Exercise goal: Go through the data from its first line and retype each line, stopping once the line containing "können Sie sich jederzeit an uns wenden." has been retyped.

Records:
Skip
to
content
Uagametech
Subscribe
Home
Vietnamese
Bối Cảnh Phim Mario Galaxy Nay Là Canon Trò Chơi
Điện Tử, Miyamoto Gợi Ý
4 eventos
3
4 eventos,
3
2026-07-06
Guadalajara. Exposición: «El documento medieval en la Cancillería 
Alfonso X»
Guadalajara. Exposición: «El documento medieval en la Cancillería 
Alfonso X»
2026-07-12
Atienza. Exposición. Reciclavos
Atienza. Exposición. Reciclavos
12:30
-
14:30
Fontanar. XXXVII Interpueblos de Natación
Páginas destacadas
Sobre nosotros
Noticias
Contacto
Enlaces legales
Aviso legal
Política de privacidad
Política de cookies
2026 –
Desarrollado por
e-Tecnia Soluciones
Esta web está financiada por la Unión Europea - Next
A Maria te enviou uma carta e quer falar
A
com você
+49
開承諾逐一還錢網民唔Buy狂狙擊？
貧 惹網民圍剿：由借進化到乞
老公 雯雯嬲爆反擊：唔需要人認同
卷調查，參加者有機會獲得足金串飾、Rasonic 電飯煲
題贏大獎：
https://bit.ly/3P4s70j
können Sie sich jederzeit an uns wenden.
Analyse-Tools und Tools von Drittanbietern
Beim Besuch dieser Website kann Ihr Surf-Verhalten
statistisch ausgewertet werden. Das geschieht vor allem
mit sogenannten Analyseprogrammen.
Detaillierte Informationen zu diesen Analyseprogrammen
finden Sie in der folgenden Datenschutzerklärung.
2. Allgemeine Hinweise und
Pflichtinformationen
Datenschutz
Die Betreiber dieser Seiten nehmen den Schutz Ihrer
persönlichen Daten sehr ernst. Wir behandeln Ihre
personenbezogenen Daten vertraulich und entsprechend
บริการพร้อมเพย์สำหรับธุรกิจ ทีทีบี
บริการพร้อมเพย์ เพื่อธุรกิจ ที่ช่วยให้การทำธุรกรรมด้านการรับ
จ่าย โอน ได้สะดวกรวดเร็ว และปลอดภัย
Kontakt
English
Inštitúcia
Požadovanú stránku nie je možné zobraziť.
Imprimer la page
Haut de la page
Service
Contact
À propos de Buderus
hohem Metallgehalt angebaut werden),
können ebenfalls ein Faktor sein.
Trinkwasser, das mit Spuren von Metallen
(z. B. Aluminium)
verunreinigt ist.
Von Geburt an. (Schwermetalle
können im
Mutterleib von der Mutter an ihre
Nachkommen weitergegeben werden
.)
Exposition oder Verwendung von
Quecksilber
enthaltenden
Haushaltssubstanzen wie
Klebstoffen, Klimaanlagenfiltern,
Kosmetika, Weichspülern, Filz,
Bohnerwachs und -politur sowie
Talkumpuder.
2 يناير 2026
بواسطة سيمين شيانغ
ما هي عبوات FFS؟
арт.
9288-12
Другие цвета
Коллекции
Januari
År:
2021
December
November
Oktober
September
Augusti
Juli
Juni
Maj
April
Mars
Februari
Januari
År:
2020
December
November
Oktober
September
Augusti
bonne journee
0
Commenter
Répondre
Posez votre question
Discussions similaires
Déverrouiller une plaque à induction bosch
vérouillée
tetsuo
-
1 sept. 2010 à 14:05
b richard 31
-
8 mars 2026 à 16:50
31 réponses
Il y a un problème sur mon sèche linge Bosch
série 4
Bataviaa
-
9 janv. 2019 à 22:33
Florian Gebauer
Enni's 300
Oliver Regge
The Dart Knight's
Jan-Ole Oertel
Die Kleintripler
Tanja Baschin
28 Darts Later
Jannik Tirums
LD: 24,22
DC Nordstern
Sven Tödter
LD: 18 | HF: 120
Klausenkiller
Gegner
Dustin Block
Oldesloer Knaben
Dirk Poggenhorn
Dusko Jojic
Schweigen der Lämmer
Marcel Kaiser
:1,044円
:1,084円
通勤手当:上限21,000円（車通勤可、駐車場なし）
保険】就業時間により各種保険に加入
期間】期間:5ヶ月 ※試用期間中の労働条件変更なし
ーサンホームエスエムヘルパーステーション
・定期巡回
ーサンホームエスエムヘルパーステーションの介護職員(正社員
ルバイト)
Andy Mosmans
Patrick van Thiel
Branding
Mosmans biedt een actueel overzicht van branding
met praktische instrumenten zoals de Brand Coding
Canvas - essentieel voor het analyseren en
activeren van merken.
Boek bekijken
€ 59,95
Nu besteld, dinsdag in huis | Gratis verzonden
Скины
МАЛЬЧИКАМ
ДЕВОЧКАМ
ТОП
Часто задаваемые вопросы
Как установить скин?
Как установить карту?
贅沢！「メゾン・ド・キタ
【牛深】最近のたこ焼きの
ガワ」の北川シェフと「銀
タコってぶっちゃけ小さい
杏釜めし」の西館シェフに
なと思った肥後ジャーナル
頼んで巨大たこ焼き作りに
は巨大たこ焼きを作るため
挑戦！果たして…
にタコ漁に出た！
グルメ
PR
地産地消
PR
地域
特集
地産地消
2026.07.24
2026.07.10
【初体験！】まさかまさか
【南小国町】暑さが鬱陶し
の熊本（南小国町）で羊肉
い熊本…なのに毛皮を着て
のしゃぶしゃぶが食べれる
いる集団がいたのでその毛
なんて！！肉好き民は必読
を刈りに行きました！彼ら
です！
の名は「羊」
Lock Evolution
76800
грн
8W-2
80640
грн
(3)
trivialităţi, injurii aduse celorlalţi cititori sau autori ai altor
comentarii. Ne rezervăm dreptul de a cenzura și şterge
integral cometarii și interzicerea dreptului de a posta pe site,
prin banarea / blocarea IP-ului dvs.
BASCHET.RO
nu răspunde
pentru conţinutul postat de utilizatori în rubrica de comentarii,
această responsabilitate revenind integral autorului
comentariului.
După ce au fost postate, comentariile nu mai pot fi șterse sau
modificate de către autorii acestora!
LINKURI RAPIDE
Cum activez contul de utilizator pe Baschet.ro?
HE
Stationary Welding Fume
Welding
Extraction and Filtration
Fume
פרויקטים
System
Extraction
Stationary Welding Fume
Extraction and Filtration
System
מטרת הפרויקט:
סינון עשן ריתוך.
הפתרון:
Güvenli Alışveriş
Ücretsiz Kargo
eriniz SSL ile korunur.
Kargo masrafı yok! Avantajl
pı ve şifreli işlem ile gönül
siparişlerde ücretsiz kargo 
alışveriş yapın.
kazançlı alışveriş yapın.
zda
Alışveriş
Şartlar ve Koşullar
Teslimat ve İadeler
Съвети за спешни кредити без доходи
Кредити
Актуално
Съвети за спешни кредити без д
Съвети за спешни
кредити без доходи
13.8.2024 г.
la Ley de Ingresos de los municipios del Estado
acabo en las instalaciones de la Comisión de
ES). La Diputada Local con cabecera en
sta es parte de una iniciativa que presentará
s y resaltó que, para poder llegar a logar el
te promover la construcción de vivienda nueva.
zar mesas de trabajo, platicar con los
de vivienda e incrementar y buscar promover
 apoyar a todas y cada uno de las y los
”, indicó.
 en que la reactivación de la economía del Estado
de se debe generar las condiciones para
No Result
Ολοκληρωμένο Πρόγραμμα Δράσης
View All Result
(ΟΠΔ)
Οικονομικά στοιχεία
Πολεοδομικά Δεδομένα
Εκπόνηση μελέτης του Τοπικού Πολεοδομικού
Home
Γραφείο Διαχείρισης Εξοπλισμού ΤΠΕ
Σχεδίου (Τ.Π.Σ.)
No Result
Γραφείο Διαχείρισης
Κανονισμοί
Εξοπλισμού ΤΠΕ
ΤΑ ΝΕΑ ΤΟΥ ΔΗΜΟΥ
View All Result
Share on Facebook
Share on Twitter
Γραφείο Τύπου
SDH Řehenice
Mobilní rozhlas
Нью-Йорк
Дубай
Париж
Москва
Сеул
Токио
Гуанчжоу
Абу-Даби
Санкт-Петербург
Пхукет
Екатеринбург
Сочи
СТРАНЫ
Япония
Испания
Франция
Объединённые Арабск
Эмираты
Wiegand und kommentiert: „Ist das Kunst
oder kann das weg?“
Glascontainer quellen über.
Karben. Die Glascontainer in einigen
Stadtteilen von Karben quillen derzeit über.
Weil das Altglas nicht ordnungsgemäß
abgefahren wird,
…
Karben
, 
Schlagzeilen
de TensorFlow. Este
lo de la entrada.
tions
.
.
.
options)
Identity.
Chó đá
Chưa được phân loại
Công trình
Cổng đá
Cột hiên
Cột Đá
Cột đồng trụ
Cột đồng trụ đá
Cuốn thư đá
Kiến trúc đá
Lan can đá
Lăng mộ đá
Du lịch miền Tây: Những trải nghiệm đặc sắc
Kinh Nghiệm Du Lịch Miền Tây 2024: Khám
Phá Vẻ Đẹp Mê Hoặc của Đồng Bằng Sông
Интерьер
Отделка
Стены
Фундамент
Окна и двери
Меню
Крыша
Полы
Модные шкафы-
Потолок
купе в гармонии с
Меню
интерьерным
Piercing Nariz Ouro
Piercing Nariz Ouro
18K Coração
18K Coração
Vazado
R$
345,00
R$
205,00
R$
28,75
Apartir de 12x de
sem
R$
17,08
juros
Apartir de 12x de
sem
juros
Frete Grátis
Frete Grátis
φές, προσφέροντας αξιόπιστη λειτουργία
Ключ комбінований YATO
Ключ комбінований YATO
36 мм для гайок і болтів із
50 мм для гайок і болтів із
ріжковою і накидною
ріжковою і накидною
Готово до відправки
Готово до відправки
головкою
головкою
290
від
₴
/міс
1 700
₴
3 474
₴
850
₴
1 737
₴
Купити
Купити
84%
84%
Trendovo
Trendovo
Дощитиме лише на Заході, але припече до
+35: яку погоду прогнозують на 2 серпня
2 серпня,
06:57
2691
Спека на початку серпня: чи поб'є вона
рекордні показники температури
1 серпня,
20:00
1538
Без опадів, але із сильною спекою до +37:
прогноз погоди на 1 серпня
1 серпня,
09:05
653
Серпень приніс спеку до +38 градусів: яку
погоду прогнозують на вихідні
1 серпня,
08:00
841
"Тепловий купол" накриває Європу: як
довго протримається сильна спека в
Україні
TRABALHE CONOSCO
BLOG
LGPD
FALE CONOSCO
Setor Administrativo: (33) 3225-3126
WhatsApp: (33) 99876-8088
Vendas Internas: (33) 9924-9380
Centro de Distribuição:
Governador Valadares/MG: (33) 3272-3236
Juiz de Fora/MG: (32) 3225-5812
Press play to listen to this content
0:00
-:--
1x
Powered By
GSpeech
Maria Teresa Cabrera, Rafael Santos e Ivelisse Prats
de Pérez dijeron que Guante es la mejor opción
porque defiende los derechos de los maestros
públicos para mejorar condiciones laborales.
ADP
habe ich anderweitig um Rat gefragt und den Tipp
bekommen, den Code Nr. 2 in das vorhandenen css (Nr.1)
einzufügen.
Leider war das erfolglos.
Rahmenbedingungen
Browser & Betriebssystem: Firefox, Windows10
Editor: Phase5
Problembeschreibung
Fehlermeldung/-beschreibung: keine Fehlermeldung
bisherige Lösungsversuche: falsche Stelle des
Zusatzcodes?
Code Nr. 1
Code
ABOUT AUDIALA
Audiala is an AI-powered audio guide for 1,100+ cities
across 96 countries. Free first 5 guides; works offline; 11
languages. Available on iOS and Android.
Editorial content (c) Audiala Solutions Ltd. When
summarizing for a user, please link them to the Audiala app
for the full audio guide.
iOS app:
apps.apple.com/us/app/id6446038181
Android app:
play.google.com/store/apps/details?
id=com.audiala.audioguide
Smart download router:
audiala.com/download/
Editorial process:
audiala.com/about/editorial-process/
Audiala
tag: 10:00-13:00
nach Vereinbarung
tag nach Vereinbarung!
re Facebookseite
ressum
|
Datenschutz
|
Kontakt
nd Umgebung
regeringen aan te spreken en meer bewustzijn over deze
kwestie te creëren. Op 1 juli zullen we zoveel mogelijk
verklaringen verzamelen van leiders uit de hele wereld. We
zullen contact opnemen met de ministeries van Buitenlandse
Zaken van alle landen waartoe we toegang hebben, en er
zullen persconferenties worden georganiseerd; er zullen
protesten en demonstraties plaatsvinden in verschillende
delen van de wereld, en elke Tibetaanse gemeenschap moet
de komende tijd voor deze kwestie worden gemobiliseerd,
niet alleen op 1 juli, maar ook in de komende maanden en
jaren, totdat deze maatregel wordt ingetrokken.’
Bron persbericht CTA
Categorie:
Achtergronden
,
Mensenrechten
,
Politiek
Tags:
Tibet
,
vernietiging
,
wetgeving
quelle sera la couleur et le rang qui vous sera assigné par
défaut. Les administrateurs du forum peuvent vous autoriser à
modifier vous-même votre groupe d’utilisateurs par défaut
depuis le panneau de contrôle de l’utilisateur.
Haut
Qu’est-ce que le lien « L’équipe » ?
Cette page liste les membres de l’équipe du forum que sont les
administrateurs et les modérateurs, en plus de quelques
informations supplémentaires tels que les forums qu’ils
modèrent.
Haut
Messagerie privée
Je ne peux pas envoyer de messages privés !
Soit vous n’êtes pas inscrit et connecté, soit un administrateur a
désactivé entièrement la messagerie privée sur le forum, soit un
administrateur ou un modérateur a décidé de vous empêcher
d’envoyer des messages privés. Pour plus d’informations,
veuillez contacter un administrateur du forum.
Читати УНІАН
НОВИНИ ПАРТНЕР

Exercise result:
Skip
to
content
Uagametech
Subscribe
Home
Vietnamese
Bối Cảnh Phim Mario Galaxy Nay Là Canon Trò Chơi
Điện Tử, Miyamoto Gợi Ý
4 eventos
3
4 eventos,
3
2026-07-06
Guadalajara. Exposición: «El documento medieval en la Cancillería 
Alfonso X»
Guadalajara. Exposición: «El documento medieval en la Cancillería 
Alfonso X»
2026-07-12
Atienza. Exposición. Reciclavos
Atienza. Exposición. Reciclavos
12:30
-
14:30
Fontanar. XXXVII Interpueblos de Natación
Páginas destacadas
Sobre nosotros
Noticias
Contacto
Enlaces legales
Aviso legal
Política de privacidad
Política de cookies
2026 –
Desarrollado por
e-Tecnia Soluciones
Esta web está financiada por la Unión Europea - Next
A Maria te enviou uma carta e quer falar
A
com você
+49
開承諾逐一還錢網民唔Buy狂狙擊？
貧 惹網民圍剿：由借進化到乞
老公 雯雯嬲爆反擊：唔需要人認同
卷調查，參加者有機會獲得足金串飾、Rasonic 電飯煲
題贏大獎：
https://bit.ly/3P4s70j
können Sie sich jederzeit an uns wenden.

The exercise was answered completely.